[Task to carry out] Nothing but an exact repeat of the data, with pictures removed, belongs in the answer.

Stored data entries:
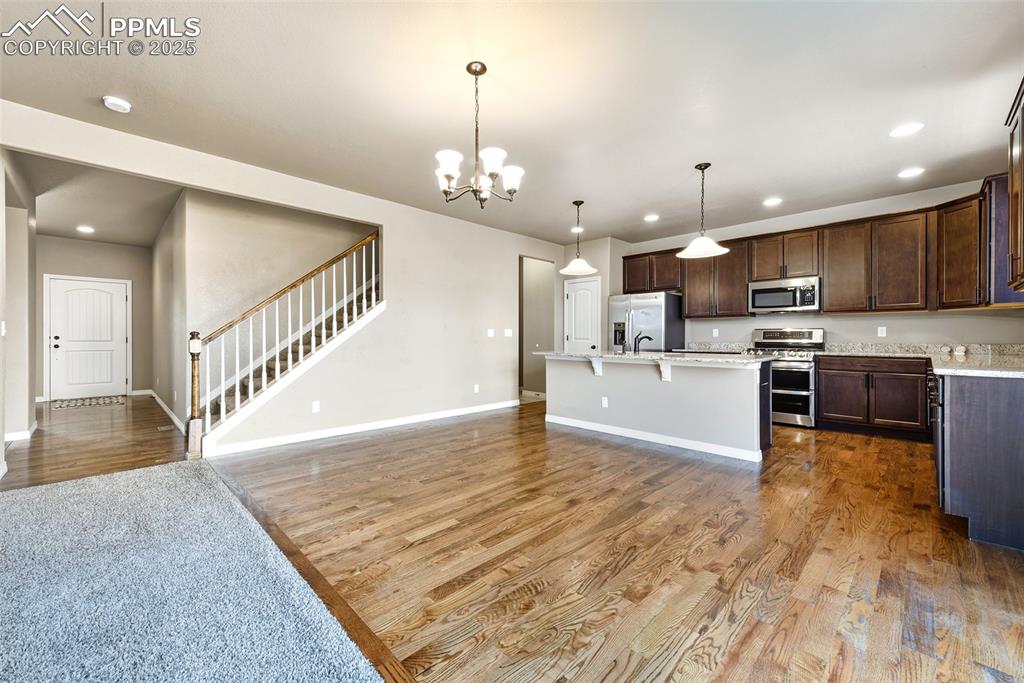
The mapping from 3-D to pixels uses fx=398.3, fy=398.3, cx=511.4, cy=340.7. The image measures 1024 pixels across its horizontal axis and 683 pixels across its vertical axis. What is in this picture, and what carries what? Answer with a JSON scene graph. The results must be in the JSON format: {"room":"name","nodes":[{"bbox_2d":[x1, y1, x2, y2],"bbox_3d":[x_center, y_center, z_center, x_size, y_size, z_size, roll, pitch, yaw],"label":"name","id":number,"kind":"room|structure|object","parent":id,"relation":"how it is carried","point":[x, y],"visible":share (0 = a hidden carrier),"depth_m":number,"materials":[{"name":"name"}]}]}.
{"room":"kitchen","nodes":[
{"label":"kitchen","id":0,"kind":"room"},
{"bbox_2d":[0,151,36,451],"bbox_3d":[-5.057,-0.311,3.990,0.152,2.726,2.630,0,0,-45],"label":"hallway left wall","id":1,"kind":"structure","parent":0,"point":[19,317],"depth_m":4.02,"materials":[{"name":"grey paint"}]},
{"bbox_2d":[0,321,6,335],"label":"light switch","id":2,"kind":"object","parent":1,"relation":"attached to","point":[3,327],"visible":0.99,"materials":[{"name":"white plastic"}]},
{"bbox_2d":[3,421,37,443],"bbox_3d":[-5.383,0.995,4.206,0.188,0.102,1.128,0,0,-45],"label":"baseboard","id":3,"kind":"structure","parent":1,"relation":"attached to","point":[35,427],"depth_m":4.16,"materials":[{"name":"white paint"}]},
{"bbox_2d":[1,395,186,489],"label":"hallway floor","id":4,"kind":"structure","parent":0,"point":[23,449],"depth_m":4.02,"materials":[{"name":"brown wood"}]},
{"bbox_2d":[52,394,128,408],"bbox_3d":[-7.022,1.011,6.681,0.967,0.013,0.758,0,0,-45],"label":"doormat","id":5,"kind":"object","parent":4,"relation":"on","point":[75,403],"visible":0.99,"depth_m":6.59,"materials":[{"name":"carpet"}]},
{"bbox_2d":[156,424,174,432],"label":"floor vent","id":6,"kind":"object","parent":4,"relation":"in","point":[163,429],"visible":0.97,"depth_m":4.74,"materials":[{"name":"metal"}]},
{"bbox_2d":[38,236,152,400],"bbox_3d":[-7.382,-0.364,6.981,1.940,2.801,0.125,0,0,-45],"label":"hallway end wall","id":7,"kind":"structure","parent":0,"point":[133,387],"depth_m":7.10,"materials":[{"name":"grey paint"}]},
{"bbox_2d":[47,275,130,400],"bbox_3d":[-7.311,0.000,6.909,0.976,2.052,0.127,0,0,-45],"label":"front door","id":8,"kind":"structure","parent":7,"relation":"in","point":[109,303],"depth_m":6.91,"materials":[{"name":"white paint"}]},
{"bbox_2d":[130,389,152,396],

[Task answer]
The mapping from 3-D to pixels uses fx=398.3, fy=398.3, cx=511.4, cy=340.7. The image measures 1024 pixels across its horizontal axis and 683 pixels across its vertical axis. What is in this picture, and what carries what? Answer with a JSON scene graph. The results must be in the JSON format: {"room":"name","nodes":[{"bbox_2d":[x1, y1, x2, y2],"bbox_3d":[x_center, y_center, z_center, x_size, y_size, z_size, roll, pitch, yaw],"label":"name","id":number,"kind":"room|structure|object","parent":id,"relation":"how it is carried","point":[x, y],"visible":share (0 = a hidden carrier),"depth_m":number,"materials":[{"name":"name"}]}]}.
{"room":"kitchen","nodes":[
{"label":"kitchen","id":0,"kind":"room"},
{"bbox_2d":[0,151,36,451],"bbox_3d":[-5.057,-0.311,3.990,0.152,2.726,2.630,0,0,-45],"label":"hallway left wall","id":1,"kind":"structure","parent":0,"point":[19,317],"depth_m":4.02,"materials":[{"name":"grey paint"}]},
{"bbox_2d":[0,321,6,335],"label":"light switch","id":2,"kind":"object","parent":1,"relation":"attached to","point":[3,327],"visible":0.99,"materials":[{"name":"white plastic"}]},
{"bbox_2d":[3,421,37,443],"bbox_3d":[-5.383,0.995,4.206,0.188,0.102,1.128,0,0,-45],"label":"baseboard","id":3,"kind":"structure","parent":1,"relation":"attached to","point":[35,427],"depth_m":4.16,"materials":[{"name":"white paint"}]},
{"bbox_2d":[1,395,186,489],"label":"hallway floor","id":4,"kind":"structure","parent":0,"point":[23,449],"depth_m":4.02,"materials":[{"name":"brown wood"}]},
{"bbox_2d":[52,394,128,408],"bbox_3d":[-7.022,1.011,6.681,0.967,0.013,0.758,0,0,-45],"label":"doormat","id":5,"kind":"object","parent":4,"relation":"on","point":[75,403],"visible":0.99,"depth_m":6.59,"materials":[{"name":"carpet"}]},
{"bbox_2d":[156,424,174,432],"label":"floor vent","id":6,"kind":"object","parent":4,"relation":"in","point":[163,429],"visible":0.97,"depth_m":4.74,"materials":[{"name":"metal"}]},
{"bbox_2d":[38,236,152,400],"bbox_3d":[-7.382,-0.364,6.981,1.940,2.801,0.125,0,0,-45],"label":"hallway end wall","id":7,"kind":"structure","parent":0,"point":[133,387],"depth_m":7.10,"materials":[{"name":"grey paint"}]},
{"bbox_2d":[47,275,130,400],"bbox_3d":[-7.311,0.000,6.909,0.976,2.052,0.127,0,0,-45],"label":"front door","id":8,"kind":"structure","parent":7,"relation":"in","point":[109,303],"depth_m":6.91,"materials":[{"name":"white paint"}]},
{"bbox_2d":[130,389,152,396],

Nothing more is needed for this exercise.